A composição da Primeira Turma - com Alexandre de Moraes, Cristiano Zanin, Cármen Lúcia, Luiz Fux e Flávio Dino - sugere um colegiado com maioria favorável à condenação, baseando-se nas posições públicas anteriores destes ministros sobre os eventos investigados.
Expectativas para as Defesas
A tarde reserva o momento mais delicado do processo: as sustentações das defesas, com uma hora para cada advogado. As estratégias defensivas provavelmente se concentrarão em três eixos principais:
Questionamento da Materialidade
As defesas devem atacar a caracterização dos atos como tentativa efetiva de golpe, argumentando que se trataram de manifestações políticas legítimas ou exercício do direito de petição. A ausência de uso efetivo da força será provavelmente explorada para descaracterizar a tentativa de "abolição violenta do Estado Democrático de Direito".
Negativa de Organização Criminosa
Espera-se argumentação sobre a inexistência de estrutura hierárquica permanente para práticas criminosas, tentando descaracterizar a organização criminosa armada. As defesas podem alegar que reuniões e conversas constituíram exercício normal de funções governamentais.
Nulidades Processuais
Provável questionamento sobre a imparcialidade de Alexandre de Moraes, dado seu papel anterior como vítima dos supostos planos de assassinato. As defesas podem arguir suspeição ou impedimento do relator.
Cenários Políticos Futuros
A previsão de conclusão do julgamento até 12 de setembro cria uma janela temporal que pode influenciar a dinâmica política nacional. Uma eventual condenação de Bolsonaro consolidaria sua inelegibilidade e redefinira o campo político conservador, fortalecendo candidaturas alternativas dentro da direita.
Por outro lado, uma absolvição - cenário considerado menos provável pelos analistas - poderia fortalecer narrativas de perseguição política e revitalizar o bolsonarismo para 2026.
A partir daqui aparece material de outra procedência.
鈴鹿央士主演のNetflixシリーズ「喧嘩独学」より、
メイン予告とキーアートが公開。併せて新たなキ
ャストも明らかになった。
O julgamento representa, fundamentalmente, um teste de resistência das instituições democráticas brasileiras. O STF busca demonstrar que nem mesmo ex-presidentes estão acima da lei, estabelecendo precedente crucial para a consolidação democrática.
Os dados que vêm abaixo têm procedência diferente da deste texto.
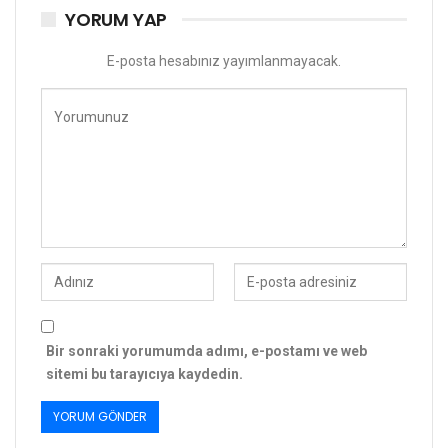
YORUM YAP
E-posta hesabınız yayımlanmayacak.
Bir sonraki yorumumda adımı, e-postamı ve web
sitemi bu tarayıcıya kaydedin.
A reação da comunidade internacional, particularmente dos Estados Unidos, será determinante para avaliar o sucesso da estratégia de soberania judicial adotada por Moraes. O Brasil testa sua capacidade de conduzir processos políticos sensíveis sem subordinação a pressões externas.
Este julgamento histórico marca, assim, não apenas o destino judicial de oito acusados, mas o próprio futuro da democracia brasileira e sua capacidade de se defender através das instituições republicanas.